Oh for crying out loud. You are the single most unethical personal I've ever met in debate. My incredulous response was at the idea of sol trying to take their side in this debate rather than just staying out of it. It has nothing to do with his actual comments. I was surprise sol was attempting to suggest we live in a 'net zero' energy state, not at his comments, hence my question related to 'net zero energy'. Leave it to you however to "spin' it into something it was not.
It's unethical to read something someone wrote literally? It is a forum you know, sometimes sarcasm can be hard to detect.
Of course you do! I don't believe it's going to reach infinity in the *real world* with *real things*.
A formula is an ideal representation in an ideal situation, duh.
So let me ask you this, if I have an electron and a proton (or whatever you want), and the closer I bring them together, the attractive force between them increases right?
Do you agree with Coulomb's law?
[latex]$$ F=k_e\frac{q_1q_2}{r^2} $$[/latex]
As r approaches zero, what's going to happen to the force? What's the upper limit of that attraction? You can't produce one for the Casimir effect, but you should be able to do so for this since this is your home turf so to speak.
Hypothetically it approaches infinity, do you agree?
How is this any different than the formula for pressure?
How will you physically bring them closer together in a real experiment
By moving them?
In the real world however it's never going to get get close to infinity and will always be much close to 1 atmosphere than to infinity.
Of course you won't get close to infinity, you can't get "close to infinity". The math describes an ideal situation with point charges or impossibly flat and parallel surfaces.
Any real number is closer to 1 than it is to infinity, thanks for describing infinity.

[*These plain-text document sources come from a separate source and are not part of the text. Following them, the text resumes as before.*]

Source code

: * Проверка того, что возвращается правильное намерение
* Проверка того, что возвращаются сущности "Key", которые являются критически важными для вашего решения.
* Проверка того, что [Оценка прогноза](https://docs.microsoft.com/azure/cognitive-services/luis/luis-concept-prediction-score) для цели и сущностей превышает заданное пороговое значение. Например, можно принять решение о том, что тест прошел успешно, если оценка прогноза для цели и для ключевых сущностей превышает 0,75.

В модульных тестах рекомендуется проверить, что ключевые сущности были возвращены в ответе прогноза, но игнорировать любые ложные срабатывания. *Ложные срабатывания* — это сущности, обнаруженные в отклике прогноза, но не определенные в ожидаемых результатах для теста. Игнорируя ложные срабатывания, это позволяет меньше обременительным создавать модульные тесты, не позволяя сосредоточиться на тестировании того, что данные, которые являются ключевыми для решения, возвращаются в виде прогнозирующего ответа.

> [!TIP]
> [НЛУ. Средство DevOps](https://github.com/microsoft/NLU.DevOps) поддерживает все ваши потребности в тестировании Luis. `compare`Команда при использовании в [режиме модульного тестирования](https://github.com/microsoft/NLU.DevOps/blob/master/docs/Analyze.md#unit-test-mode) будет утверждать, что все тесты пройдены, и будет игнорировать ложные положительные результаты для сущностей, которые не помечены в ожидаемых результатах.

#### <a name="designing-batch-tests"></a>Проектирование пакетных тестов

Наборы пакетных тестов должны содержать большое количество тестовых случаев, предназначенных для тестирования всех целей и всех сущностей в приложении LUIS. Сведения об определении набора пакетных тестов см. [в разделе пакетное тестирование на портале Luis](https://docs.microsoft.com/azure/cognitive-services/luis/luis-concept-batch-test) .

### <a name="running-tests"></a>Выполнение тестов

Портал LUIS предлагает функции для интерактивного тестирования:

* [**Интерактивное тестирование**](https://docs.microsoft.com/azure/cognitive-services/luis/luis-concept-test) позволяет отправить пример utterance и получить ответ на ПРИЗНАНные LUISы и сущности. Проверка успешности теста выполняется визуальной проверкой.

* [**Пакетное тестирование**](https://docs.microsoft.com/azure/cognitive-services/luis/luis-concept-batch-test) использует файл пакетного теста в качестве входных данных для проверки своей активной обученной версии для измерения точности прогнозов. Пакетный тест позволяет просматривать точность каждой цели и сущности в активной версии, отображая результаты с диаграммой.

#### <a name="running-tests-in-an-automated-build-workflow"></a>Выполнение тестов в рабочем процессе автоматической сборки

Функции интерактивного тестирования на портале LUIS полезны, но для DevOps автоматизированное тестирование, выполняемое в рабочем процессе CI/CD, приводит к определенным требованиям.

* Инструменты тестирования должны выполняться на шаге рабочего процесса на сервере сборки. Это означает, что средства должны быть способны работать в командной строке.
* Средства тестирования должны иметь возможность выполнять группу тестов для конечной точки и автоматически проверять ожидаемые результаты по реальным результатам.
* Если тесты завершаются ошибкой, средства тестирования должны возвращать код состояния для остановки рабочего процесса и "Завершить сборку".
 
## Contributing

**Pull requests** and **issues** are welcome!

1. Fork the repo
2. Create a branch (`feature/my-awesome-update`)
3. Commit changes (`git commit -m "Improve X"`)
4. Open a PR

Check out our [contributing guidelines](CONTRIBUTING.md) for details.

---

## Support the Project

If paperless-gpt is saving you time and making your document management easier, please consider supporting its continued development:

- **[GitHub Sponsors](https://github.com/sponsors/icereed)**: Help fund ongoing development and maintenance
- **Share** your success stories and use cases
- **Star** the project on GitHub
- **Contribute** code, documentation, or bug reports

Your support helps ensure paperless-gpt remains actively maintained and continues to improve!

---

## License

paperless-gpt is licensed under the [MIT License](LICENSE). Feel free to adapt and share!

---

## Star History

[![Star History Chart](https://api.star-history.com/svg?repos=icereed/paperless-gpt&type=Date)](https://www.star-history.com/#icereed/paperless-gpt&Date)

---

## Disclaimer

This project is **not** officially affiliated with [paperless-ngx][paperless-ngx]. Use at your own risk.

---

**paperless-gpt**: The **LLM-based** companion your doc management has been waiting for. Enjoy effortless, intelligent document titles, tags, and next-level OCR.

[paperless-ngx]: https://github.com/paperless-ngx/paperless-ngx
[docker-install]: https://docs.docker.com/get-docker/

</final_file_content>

You completely ignore the *physics* part of this debate......again! In a real world, there are real limitation, and your mathematical models are only useful approximations with various physical limits imposed by the sizes of atoms, etc. I'm going to skip the redundant stuff.
Yes I agree.
However the math describes the RELATIONSHIP. Just because the size of atoms gets in the way at some level, or you can never actually move things infinitely apart, doesn't mean the relationship is invalid.
So, back to the dodged question. What do you think happens to the pressure as the distance between the plates goes to zero, if the distance is in the denominator? In an ideal situation with impossibly flat and impossibly parallel and impossibly close plates?
You previously said you agreed with the wiki page on the Casimir effect, do you now disagree with the derived formula?
If you disagree with the derived formula, at which point does the derivation go wrong in your opinion? In the initial calculation of the standing waves?
Each of the fragments has (already possess) kinetic energy and even more energy that is stored inside the mass.
Agreed, nothing I said contradicts that.
That internal energy can be released again should it happen to collide with any other particle of it's antimattter/matter counterpart. Matter *is* energy.
Agreed, mass is energy. And both mass and energy bend space creating negative energy.
Any form of remaining matter is still a form of energy and it can be released by further and further matter/antimatter annihilation.
Sure, or the kinetic energy could be transferred, or get turned back into potential energy, or any number of other things.
Do you agree that no matter what form it's taking, matter or energy, it's all going to be bending space? More of it bends it more, less of it bends it less.